Stanza 2 Summary

Get out the microscope, because we’re going through this poem line-by-line.

Lines 5-8

Women and men(both little and small)
cared for anyone not at all
they sowed their isn't they reaped their same
sun moon stars rain

  • Okay, here we go. It looks like we've got something to grab hold of here. Now there are women and men showing up, and these women and men are "both little and small." There's still some sort of Dr. Seuss thing going on here…
  • So what about these women and men? Well, it turns out they don't care about anyone. But wait a second. Do they not care about anyone in general, or do they not care about the specific "anyone" who seems to be the main character of this poem? So far, the only anyone we've heard mentioned is the specific "anyone" who lived in this pretty how town. So it looks like the women and men of anyone's town don't really care about him. 
  • The women and men of anyone's pretty town "sowed their isn't" and "reaped their same." Well, if we check out our farming dictionary, we'll find that to "sow" means to plant seeds and to "reap" means to harvest those seeds after they've grown. So, what do these women and men plant and harvest? Well the poem says that they sow their "isn't" and reap their "same." This kind of weird abstract language might remind us of stanza 1, where we found out that "anyone" sang about the things he didn't do and danced about the things he did. 
  • Now, how do the women and men sow their isn't and reap their same? Well, if you think about it, a seed is something that will one day be a plant but isn't quite yet. So, in other words, a seed can symbolize something that hasn't happened yet, or something that doesn't exist yet. And if women and men are sowing these seeds together, maybe the poem is talking about children instead of crops. After all, a child doesn't exist (it isn't) until the parents "sow" it together. 
  • So if the sowing refers to a general sense of potential, or more specifically children, what does E.E. Cummings mean by "reaped the same"? 
  • Think about it this way: when you plant a bunch of seeds, what do they grow up into? Plants. And do the plants all look completely different? Nope—just imagine a cornfield—all of the plants look the same. So, the women and men plant the seeds of potential and raise them into plants that all look the same. 
  • But if you peel back one more layer of Cummings' symbolism here, you get something that might be depressing. If the seeds sown by the women and men actually symbolize children, then E.E. Cummings is being pessimistic when he says that these children all grow up to be the exact same. Now it sounds as if Cummings is criticizing the pretty little town where parents don't care about anyone and raise kids that are all alike.
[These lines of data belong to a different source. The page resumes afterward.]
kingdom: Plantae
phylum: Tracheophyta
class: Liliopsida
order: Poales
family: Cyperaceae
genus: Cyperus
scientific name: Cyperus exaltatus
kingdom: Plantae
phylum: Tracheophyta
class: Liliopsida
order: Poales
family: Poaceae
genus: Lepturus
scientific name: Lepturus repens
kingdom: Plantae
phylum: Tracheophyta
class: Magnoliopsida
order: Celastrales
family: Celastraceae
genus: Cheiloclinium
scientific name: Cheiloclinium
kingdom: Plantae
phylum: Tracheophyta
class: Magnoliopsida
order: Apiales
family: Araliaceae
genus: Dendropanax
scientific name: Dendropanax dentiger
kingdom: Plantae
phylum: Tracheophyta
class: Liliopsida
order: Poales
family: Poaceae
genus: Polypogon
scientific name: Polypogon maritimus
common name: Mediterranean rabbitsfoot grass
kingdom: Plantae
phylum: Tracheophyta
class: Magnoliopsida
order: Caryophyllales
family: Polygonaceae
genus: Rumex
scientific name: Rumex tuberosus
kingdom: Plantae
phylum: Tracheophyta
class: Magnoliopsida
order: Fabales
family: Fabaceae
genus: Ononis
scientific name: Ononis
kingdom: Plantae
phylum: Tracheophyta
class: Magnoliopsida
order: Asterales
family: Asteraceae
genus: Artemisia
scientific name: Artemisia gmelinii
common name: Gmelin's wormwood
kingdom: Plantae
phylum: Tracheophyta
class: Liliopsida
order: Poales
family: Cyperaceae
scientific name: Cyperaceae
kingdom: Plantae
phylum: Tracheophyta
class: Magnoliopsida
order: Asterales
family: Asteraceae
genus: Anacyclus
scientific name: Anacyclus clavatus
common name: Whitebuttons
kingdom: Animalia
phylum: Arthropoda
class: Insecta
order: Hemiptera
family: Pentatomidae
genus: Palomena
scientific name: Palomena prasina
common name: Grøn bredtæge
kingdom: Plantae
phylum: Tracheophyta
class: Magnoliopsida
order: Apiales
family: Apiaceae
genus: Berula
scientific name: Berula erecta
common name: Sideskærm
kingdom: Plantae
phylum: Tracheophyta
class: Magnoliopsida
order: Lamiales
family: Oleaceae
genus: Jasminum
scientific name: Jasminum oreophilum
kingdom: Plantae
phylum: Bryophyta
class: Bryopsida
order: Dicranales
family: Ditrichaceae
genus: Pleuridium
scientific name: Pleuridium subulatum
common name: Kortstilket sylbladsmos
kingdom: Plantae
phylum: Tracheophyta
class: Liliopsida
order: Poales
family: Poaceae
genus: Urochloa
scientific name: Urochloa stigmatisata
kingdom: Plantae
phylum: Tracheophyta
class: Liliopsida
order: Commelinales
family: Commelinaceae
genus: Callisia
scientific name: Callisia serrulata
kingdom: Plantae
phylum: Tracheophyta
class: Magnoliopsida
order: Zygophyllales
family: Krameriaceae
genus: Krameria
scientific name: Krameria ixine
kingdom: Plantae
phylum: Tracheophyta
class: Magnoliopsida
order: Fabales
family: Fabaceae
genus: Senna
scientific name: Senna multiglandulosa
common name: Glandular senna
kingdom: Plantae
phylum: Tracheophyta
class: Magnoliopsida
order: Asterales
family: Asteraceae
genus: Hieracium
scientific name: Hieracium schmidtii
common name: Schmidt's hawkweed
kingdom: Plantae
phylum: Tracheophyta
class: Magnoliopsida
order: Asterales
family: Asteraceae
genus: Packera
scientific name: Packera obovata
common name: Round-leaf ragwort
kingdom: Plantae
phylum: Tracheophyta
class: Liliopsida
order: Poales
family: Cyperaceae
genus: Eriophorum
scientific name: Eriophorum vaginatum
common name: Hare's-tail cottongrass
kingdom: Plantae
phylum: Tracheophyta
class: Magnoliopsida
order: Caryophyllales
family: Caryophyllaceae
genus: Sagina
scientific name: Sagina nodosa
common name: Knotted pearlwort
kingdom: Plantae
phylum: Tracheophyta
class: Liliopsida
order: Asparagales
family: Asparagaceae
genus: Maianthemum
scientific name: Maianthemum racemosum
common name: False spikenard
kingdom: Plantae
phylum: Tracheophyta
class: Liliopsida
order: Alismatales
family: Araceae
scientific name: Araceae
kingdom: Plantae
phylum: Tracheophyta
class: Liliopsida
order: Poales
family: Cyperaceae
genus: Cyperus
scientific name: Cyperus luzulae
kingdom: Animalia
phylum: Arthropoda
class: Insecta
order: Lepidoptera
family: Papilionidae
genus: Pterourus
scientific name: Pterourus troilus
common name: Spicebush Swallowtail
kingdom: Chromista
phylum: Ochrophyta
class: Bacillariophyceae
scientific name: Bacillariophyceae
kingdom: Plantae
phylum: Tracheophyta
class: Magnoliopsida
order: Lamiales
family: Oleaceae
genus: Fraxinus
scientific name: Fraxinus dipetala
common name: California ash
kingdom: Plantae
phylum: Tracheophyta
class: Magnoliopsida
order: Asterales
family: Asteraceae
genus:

It kind of sounds like a boring suburb at this point, but it's a suburb without any creativity because all the kids are the same and there's no community because the parents don't care about anyone. 
  • Line 8 mirrors the earlier line about the seasons passing by saying "sun moon stars rain." So Cummings is telling us that the stuff going on in the "pretty how town" keeps going in a circle over and over. It's not moving forward or backward, but just in the same circle.